51QIOfnpYrLOh le très beau livre, sensuel et poétique, avec lequel on passe un superbe moment ! Les odeurs surtout, mais aussi les goûts, les couleurs et les textures sont détaillées de façon à nous plonger dans un univers de ressentis très original...

L'histoire, qui se passe dans l'Empire du Japon au XIIème siècle, est celle d'une jeune femme nommée Amakusa Miyuki ; son mari, pêcheur de carpes dans la rivière Kusagawa meurt noyé, or Katsuro était toute la vie de Miyuki. Cette petite paysanne de vingt-sept ans décide de terminer le travail de son époux chéri : elle portera, comme son mari le faisait, les poissons dans des nacelles remplies d'eau et garnies d'un fond d'argile, suspendues aux bouts d'une perche placée horizontalement en travers des  épaules.
Son mari, après avoir pêché les carpes, les avoir acclimatées, nourries, caressées, apprivoisées dans son bassin, les emportait à pied jusqu'à la ville impériale, Heiankyo, où il les remettait au directeur de Bureau des Jardins et des Etangs, Nagusa Watanabe ; elles étaient ensuite placées dans les étangs sacrés dédiés à l'Empereur et aux Dieux.

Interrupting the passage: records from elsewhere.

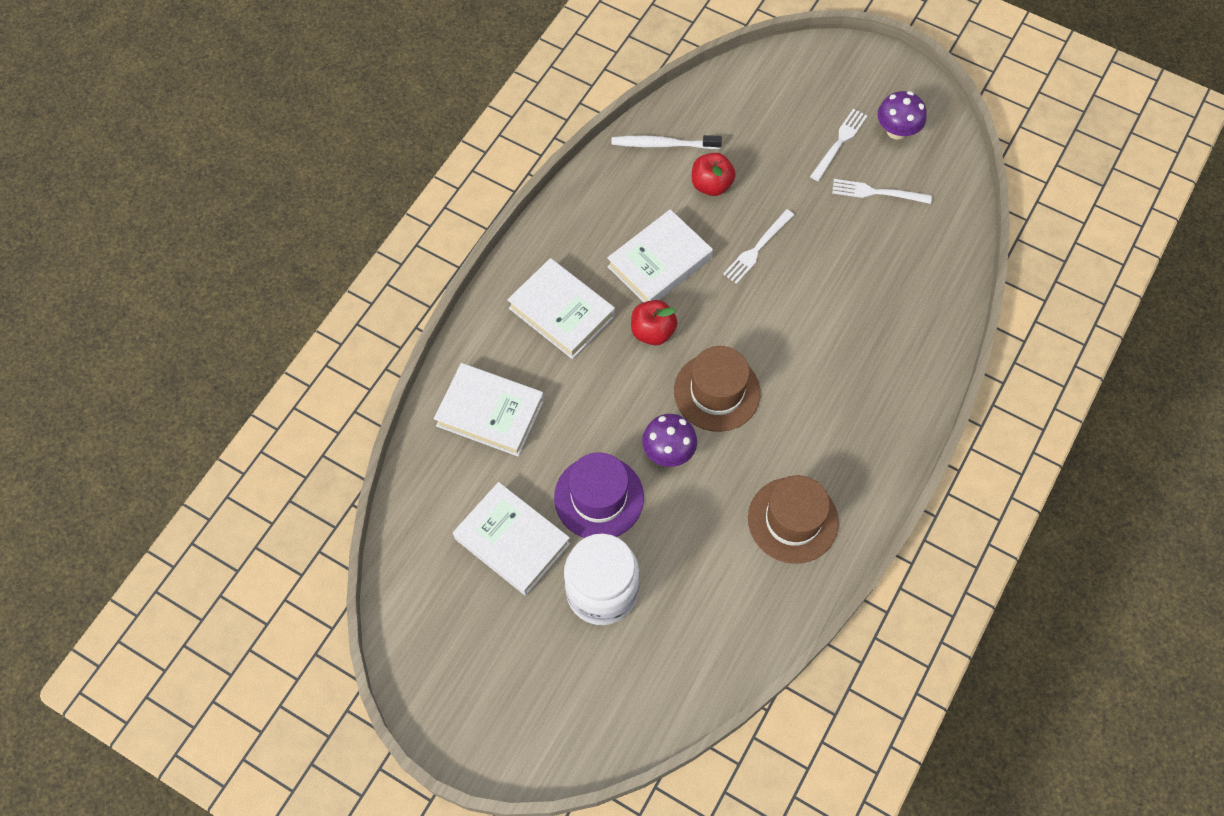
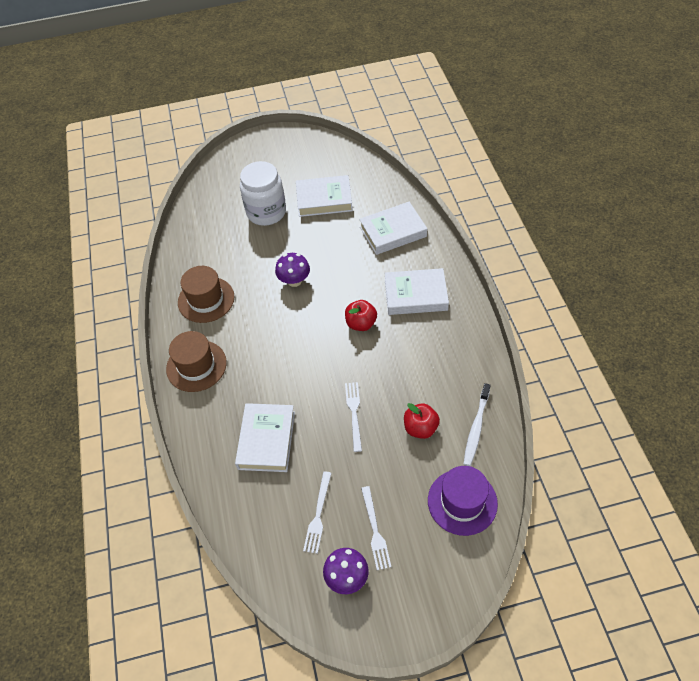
camera: 140 degrees right, 10 degrees down
purple hat [554,452,644,538] -> purple hat moved to [428,466,498,536]
white book [607,209,713,302] -> white book moved to [235,403,295,472]
white toothbrush [611,135,722,149] -> white toothbrush turned 150 degrees clockwise [463,383,491,466]
brown hat [674,346,761,432] -> brown hat moved to [166,331,227,392]
white fork [832,179,932,204] -> white fork turned 135 degrees clockwise [303,471,331,554]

La route de Miyuki est longue et semée d'embuches ; sa grande marche à travers montagnes, forêts et villages pour porter ses carpes fera connaître quelques aventures à cette femme non instruite mais si intelligente et délicate de sentiments ; elle ne peut se douter de ce qui l'attend dans cette grande ville qu'elle n'a jamais vue mais dont son défunt mari lui a souvent parlé.
Quand Miyuki arrive à Heiankyo, le jeune empereur a décidé de participer au concours de senteurs qui a lieu tous les ans ; il demande à Nagusa d'élaborer un parfum "restituant les effluves d'une demoiselle qui, surgie du brouillard noyant un jardin, franchit un pont en dos d'âne pour rejoindre un autre jardin tout aussi noyé de brume que le premier". Or Nagusa a remarqué la drôle d'odeur qui se dégage de Miyuki...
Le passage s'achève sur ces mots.